**EXTRACT TO READ:**
A gentleman was boasting that his parrot would repeat anything he told him. For example, he told him several times, before some friends, to say “Uncle,” but the parrot would not repeat it. In anger he seized the bird, and half-twisting its neck, said: “Say ‘Uncle,’ you beggar,” and threw him into a fowlpen, in which he had ten prize fowls. Shortly afterwards, thinking perhaps he had killed the parrot, he went to the pen. To his surprise he found nine of the fowls dead on the floor, with their necks wrung, and the parrot standing on the tenth twisting his neck and screaming: “Say ‘Uncle,’ you beggar.”

Why uncle was used in the joke is probably an arbitrary choice, but uncle is a term of respect given to an older, male relative or family friend and the man may have been trying to teach the parrot to address him as such.

In any case, the joke was an enormously popular one, appearing in a London paper on 25 September 1891, and making it as far as an Iowa paper by 9 October. And it was retold countless times in US newspapers over the next several decades.

1903 comic strip titled “Simon Finds the Telephone Useful.” A description is in the text below.

1903 comic strip titled “Simon Finds the Telephone Useful.” A description is in the text below.

We start to see the transition from joke to phrase in a cartoon that appears in the Atlanta Journal on 1 February 1903. In the cartoon, titled “Simon Finds the Telephone Useful,” a boy is teaching his parrot to talk when the telephone rings. The caller is a shopkeeper who wants payment for the crackers the boy bought, presumably to train the parrot. The boy puts the parrot on the phone, and the bird starts insulting the shopkeeper, calling him a “liar” and other epithets. Angered the shopkeeper arrives at the boy’s house, where the door is answered by the boy’s father. In the final frame, we see the shopkeeper beating the father with a club while the boy and parrot look on. The parrot says, “make him say uncle.” Clearly, this is a reference to the well-known joke, but the context is different and say uncle is on its way to becoming a slang phrase.

**WHAT TO DO:**
1) Update the rows, from the first one through the line holding "التّعريف بعنوان البحث" (both ends included), by writing them out again with "البحث" changed to "الدراسة" and nothing else altered.
2) Take the piece on how "say uncle" became a slang phrase further, picking up right after its last sentence.

**THE RECORDS:**

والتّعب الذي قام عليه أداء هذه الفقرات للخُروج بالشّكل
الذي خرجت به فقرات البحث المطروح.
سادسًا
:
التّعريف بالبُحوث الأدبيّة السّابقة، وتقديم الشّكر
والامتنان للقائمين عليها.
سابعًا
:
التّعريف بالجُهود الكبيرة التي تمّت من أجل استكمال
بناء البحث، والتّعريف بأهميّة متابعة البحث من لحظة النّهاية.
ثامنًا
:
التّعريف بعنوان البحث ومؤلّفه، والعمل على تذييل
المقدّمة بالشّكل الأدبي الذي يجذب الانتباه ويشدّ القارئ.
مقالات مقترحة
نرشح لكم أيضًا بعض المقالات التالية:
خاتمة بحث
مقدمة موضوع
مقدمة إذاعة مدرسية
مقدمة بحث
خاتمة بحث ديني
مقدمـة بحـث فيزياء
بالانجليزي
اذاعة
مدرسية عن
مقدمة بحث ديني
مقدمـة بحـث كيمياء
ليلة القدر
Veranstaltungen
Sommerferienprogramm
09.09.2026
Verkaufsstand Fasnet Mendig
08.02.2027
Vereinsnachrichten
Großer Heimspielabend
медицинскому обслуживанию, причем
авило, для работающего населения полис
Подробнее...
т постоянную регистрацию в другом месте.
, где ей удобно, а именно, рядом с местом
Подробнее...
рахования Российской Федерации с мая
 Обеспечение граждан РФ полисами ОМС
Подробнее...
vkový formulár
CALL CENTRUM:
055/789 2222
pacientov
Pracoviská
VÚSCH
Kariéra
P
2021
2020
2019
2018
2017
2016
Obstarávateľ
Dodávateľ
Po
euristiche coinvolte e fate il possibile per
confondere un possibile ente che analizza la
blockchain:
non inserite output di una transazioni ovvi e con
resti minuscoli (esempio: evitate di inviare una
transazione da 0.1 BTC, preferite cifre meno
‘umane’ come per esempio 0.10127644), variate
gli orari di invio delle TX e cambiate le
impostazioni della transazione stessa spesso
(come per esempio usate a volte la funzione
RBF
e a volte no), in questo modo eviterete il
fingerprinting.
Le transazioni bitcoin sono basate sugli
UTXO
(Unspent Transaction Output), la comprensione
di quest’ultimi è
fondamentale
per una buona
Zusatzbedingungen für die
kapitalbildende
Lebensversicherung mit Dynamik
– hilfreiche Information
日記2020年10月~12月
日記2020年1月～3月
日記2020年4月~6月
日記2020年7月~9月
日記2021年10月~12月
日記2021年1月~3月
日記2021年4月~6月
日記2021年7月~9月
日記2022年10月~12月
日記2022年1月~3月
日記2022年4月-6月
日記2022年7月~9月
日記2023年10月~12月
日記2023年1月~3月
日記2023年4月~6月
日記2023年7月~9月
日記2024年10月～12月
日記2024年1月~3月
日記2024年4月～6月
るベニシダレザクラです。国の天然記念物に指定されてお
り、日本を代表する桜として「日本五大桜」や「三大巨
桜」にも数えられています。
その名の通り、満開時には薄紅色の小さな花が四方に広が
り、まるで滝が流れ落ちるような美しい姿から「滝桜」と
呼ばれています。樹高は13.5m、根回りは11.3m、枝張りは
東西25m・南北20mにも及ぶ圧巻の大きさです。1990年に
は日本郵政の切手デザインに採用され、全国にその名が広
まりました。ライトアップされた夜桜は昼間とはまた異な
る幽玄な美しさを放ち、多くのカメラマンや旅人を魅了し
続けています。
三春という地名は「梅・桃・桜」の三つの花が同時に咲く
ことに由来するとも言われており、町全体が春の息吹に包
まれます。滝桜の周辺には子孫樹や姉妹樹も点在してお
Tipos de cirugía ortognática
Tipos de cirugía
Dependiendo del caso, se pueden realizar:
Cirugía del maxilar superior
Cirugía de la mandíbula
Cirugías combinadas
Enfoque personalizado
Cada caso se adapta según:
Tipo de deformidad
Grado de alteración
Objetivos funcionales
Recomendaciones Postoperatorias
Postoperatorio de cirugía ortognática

**RESPONSES IN ORDER:**
1)
والتّعب الذي قام عليه أداء هذه الفقرات للخُروج بالشّكل
الذي خرجت به فقرات الدراسة المطروح.
سادسًا
:
التّعريف بالبُحوث الأدبيّة السّابقة، وتقديم الشّكر
والامتنان للقائمين عليها.
سابعًا
:
التّعريف بالجُهود الكبيرة التي تمّت من أجل استكمال
بناء الدراسة، والتّعريف بأهميّة متابعة الدراسة من لحظة النّهاية.
ثامنًا
:
التّعريف بعنوان الدراسة ومؤلّفه، والعمل على تذييل

2)
And we see the slang phrase in the sense of agreeing to submit within a decade. The Trenton Evening Times of 27 March 1912 has this account of a basketball game between the Trenton team and Philadelphia’s Jasper Jewels:

Just as soon as Referee Baetzel slipped the ball into play it was a foregone conclusion that Jasper was not as fast as they believe them to be down in Philadelphia. The Trenton players simply went after the Jewels and made “’em say uncle.”

It is likely that say uncle was in widespread oral use well before this 1912 date. Slang terms such as this one usually take some time to move from oral use into print publications.

There is a belief, touted by some respectable sources (including the Oxford English Dictionary and Green’s Dictionary of Slang), that say uncle is a folk etymology from the Irish anacol, meaning an act of protection, quarter. Anacol is a verbal noun from aingid, meaning to protect. This idea was first put forward in the journal American Speech in 1976, but it is speculation with essentially no evidence to support it. Besides the documented path of the phrase’s development in North America, say uncle is clearly an Americanism, not generally found in Ireland or Britain. Nor are there any recorded instances of say anacol or anything similar that would lend credence to the idea of a folk etymology. The original joke may have gotten its start in Ireland, but it had nothing to do with anacol and did not develop into a stock phrase until it had crossed the ocean.

Discuss this post


Sources:

Anglo-Norman Dictionary, 2017, s.v. uncle.

“Edward.” The Early South-English Legendary. Carl Horstmann, ed. Early English Text Society, London: N. Trübner, 1887. Oxford, Bodleian MS Laud 108, fol. 41r–v.

“Got Square on the Hens.” Iowa Citizen (Iowa City, Iowa), 9 October 1891, 16. Historical Iowa City Newspapers, Iowa City Public Library.

Green’s Dictionary of Slang, 2021, s.v. uncle, n.

“Humorous Gatherings.” Every Week (London), 25 September 1891, 256. ProQuest Historical Newspapers.

Middle English Dictionary, 2019, s.v. uncle, n.

Millward, Celia M. “Two Irish Loans in English.” American Speech, 51.3/4, Autumn/Winter 1976, 281–82. JSTOR.

Oxford English Dictionary, third edition, June 2017, modified September 2021, s.v. uncle, n.; second edition, 1989, s.v. eme, n.

“Simon Finds the Telephone Useful.” Atlanta Journal (Georgia), 1 February 1903, 37. Readex: America’s Historical Newspapers.

“Trenton Made Jasper Look Like Bad Money.” Trenton Evening Times (New Jersey), 27 March 1912, 13. Readex: America’s Historical Newspapers.

Weekly Irish Times (Dublin), 20 June 1891, 1. ProQuest Historical Newspapers.

 

star

A picture of the star closest to Earth, the Sun.

A picture of the star closest to Earth, the Sun.

5 January 2022

(Revision, 6 January: made mention of the PIE root.)

Sometimes the answer is obvious. Why are celebrities of stage, screen, sports, and other pursuits referred to as stars? Your guess is probably right.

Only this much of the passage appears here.